_What you have to do_
In the forum post below, what two reasons does the poster give for doubting that the source hard drive is to blame? Answer in one to three sentences.

The problem occurs with any combo of the above, burning at 2x or 4x. My PC uses Core2Duo E8400 3.16GHz, 4GB RAM, WinXPPro SP3 and functions well (I am touching my head as I write this..)


The source HD does not show any errors when CHKDSK /f is run on it. Have tried a different physical HD but got the same problem.

Stranger still, on at least 3 occasions, if I copied the different file on BD-R back to HD, then compared it with the original file on HD, the two were identical! (what the...), but this is not always so and the binary compare utility (Beyond Compare 2.4) is quite emphatic re differences, and even able to show the different sections (as I said before).

Beyond Compare has never indicated a consistent problem like this with any other burns I have done to CD or DVD - files burned from HD to disc are monotonously identical on HD and disc.

Anyway before I slash my wrists, I thought I would try the wisdom of the forum..

TIA

LIGHTNING UK!
3rd December 2010, 18:33
You do realise the ImgBurn does a binary compare as part of it's verify phase yeah?!

_Information shown_
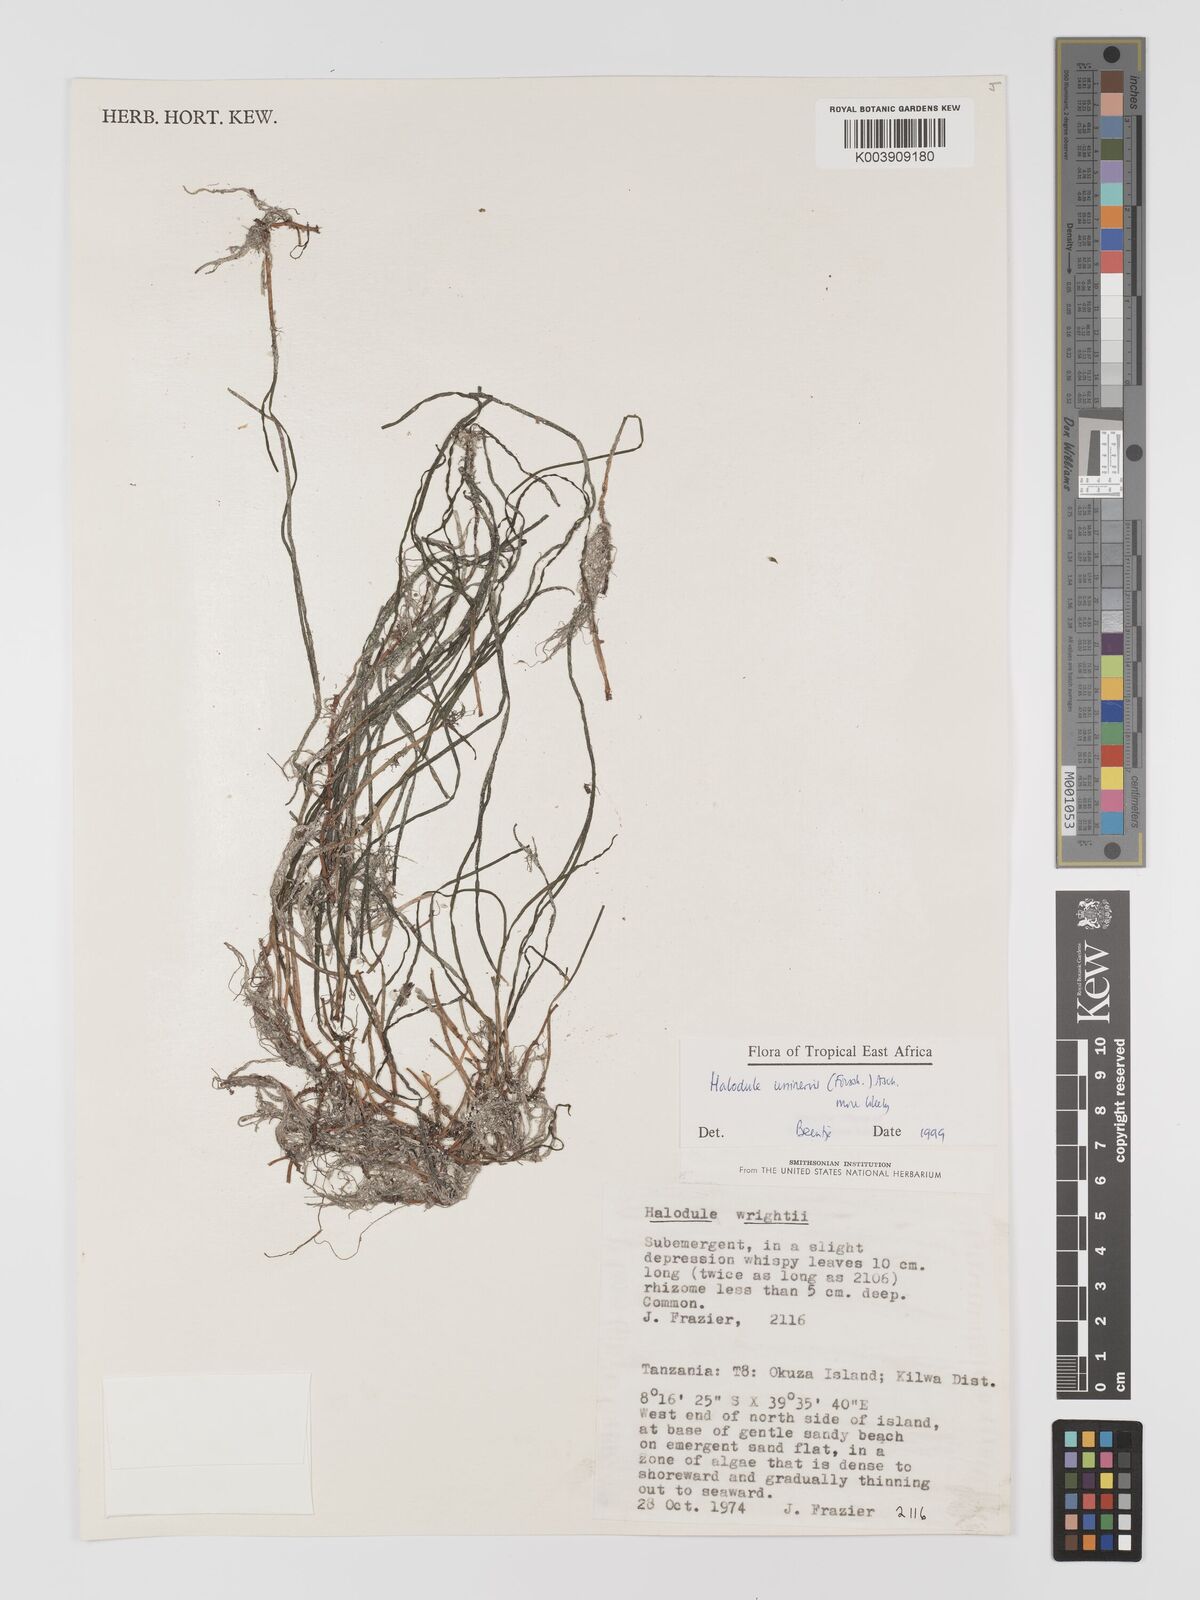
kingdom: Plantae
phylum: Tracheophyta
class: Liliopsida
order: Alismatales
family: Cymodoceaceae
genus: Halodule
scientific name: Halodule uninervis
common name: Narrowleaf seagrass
* * *
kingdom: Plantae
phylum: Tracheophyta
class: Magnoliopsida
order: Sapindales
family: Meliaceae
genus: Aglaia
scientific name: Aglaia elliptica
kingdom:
...
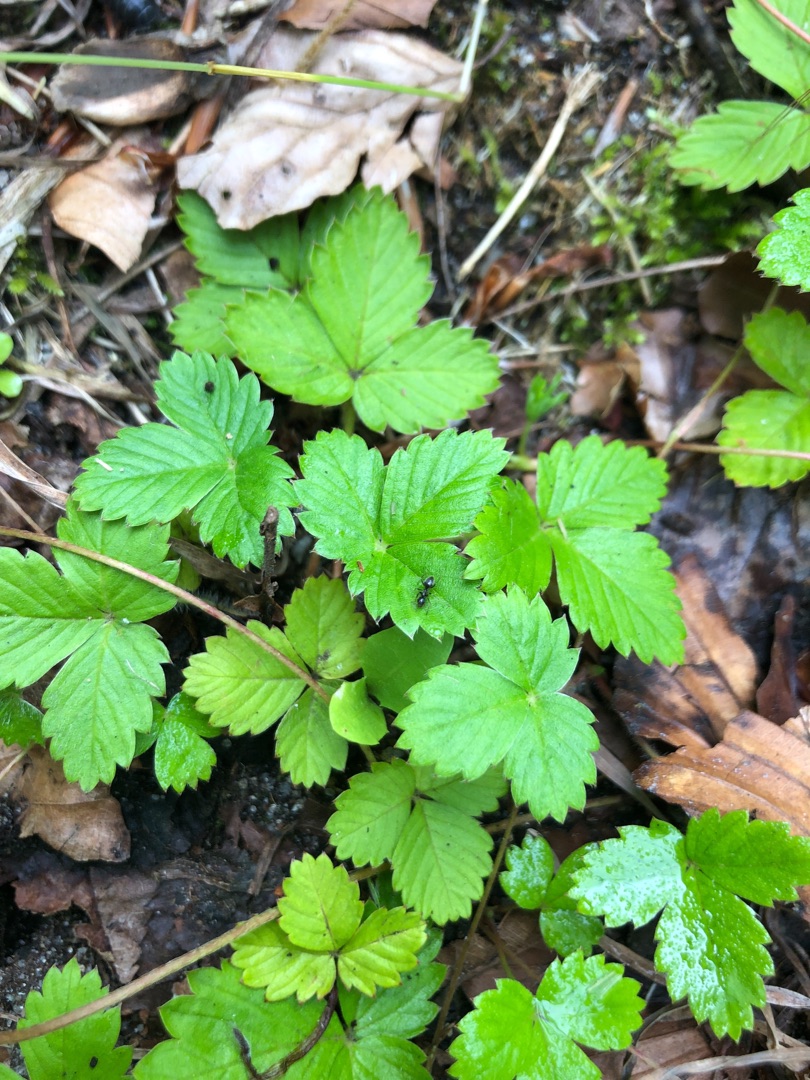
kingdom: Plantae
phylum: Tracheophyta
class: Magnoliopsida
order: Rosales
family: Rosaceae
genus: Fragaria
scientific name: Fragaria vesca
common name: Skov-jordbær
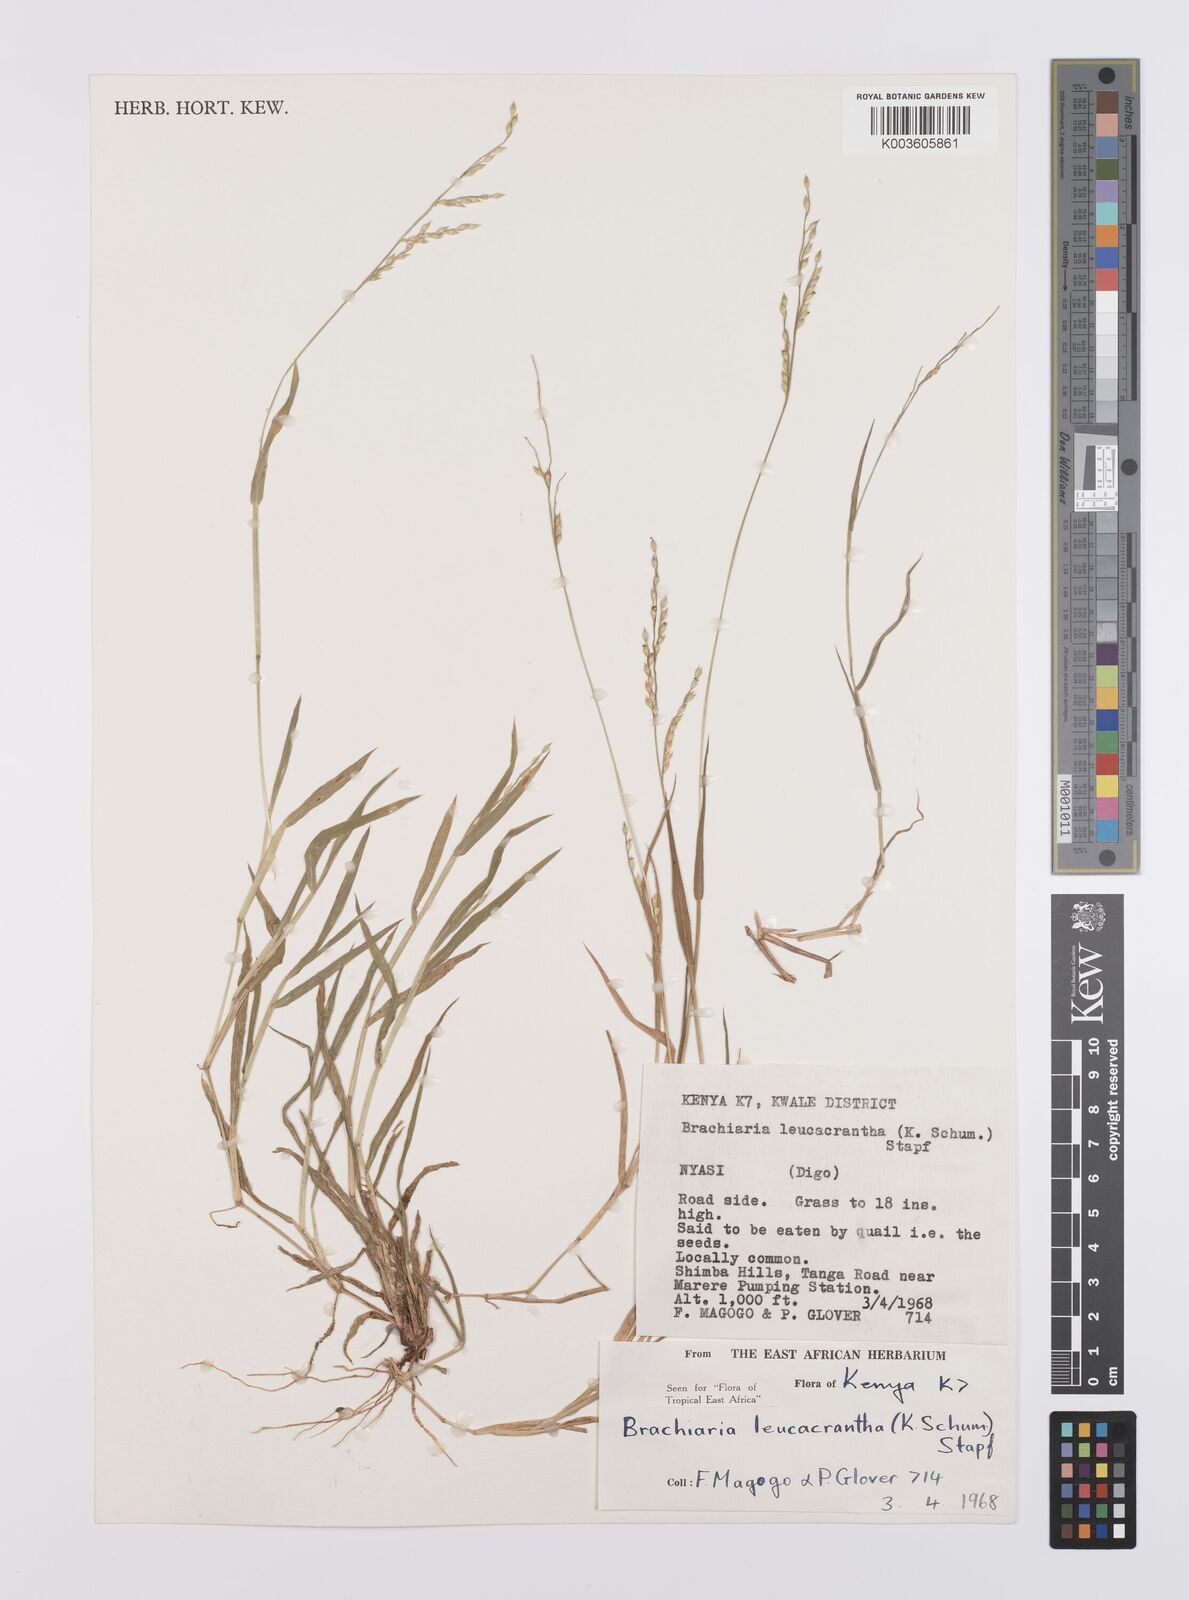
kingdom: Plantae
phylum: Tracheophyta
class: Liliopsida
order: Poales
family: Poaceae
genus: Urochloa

_Reply_
Running CHKDSK /f on the source hard drive shows no errors. Switching to a different physical hard drive still produced the same problem.